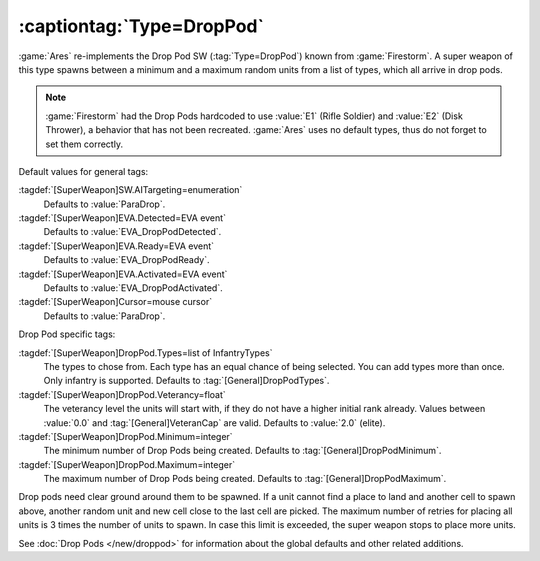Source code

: :captiontag:`Type=DropPod`
``````````````````````````

:game:`Ares` re-implements the Drop Pod SW (:tag:`Type=DropPod`) known from
:game:`Firestorm`. A super weapon of this type spawns between a minimum and a
maximum random units from a list of types, which all arrive in drop pods.

.. note:: \ :game:`Firestorm` had the Drop Pods hardcoded to use :value:`E1`
  (Rifle Soldier) and :value:`E2` (Disk Thrower), a behavior that has not been
  recreated. :game:`Ares` uses no default types, thus do not forget to set them
  correctly.


Default values for general tags:

:tagdef:`[SuperWeapon]SW.AITargeting=enumeration`
  Defaults to :value:`ParaDrop`.
:tagdef:`[SuperWeapon]EVA.Detected=EVA event`
  Defaults to :value:`EVA_DropPodDetected`.
:tagdef:`[SuperWeapon]EVA.Ready=EVA event`
  Defaults to :value:`EVA_DropPodReady`.
:tagdef:`[SuperWeapon]EVA.Activated=EVA event`
  Defaults to :value:`EVA_DropPodActivated`.
:tagdef:`[SuperWeapon]Cursor=mouse cursor`
  Defaults to :value:`ParaDrop`.


Drop Pod specific tags:

:tagdef:`[SuperWeapon]DropPod.Types=list of InfantryTypes`
  The types to chose from. Each type has an equal chance of being selected. You
  can add types more than once. Only infantry is supported. Defaults to
  :tag:`[General]DropPodTypes`.
:tagdef:`[SuperWeapon]DropPod.Veterancy=float`
  The veterancy level the units will start with, if they do not have a higher
  initial rank already. Values between :value:`0.0` and
  :tag:`[General]VeteranCap` are valid. Defaults to :value:`2.0` (elite).
:tagdef:`[SuperWeapon]DropPod.Minimum=integer`
  The minimum number of Drop Pods being created. Defaults to
  :tag:`[General]DropPodMinimum`.
:tagdef:`[SuperWeapon]DropPod.Maximum=integer`
  The maximum number of Drop Pods being created. Defaults to
  :tag:`[General]DropPodMaximum`.

Drop pods need clear ground around them to be spawned. If a unit cannot find a
place to land and another cell to spawn above, another random unit and new cell
close to the last cell are picked. The maximum number of retries for placing all
units is 3 times the number of units to spawn. In case this limit is exceeded,
the super weapon stops to place more units.

See :doc:`Drop Pods </new/droppod>` for information about the global defaults
and other related additions.

.. index:: Super Weapons; DropPod reinforcements.

.. versionadded:: 0.7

## Problem details
Copy all lines of the material above where the string "tags" occurs.

## Solution to this exercise
Default values for general tags:
Drop Pod specific tags:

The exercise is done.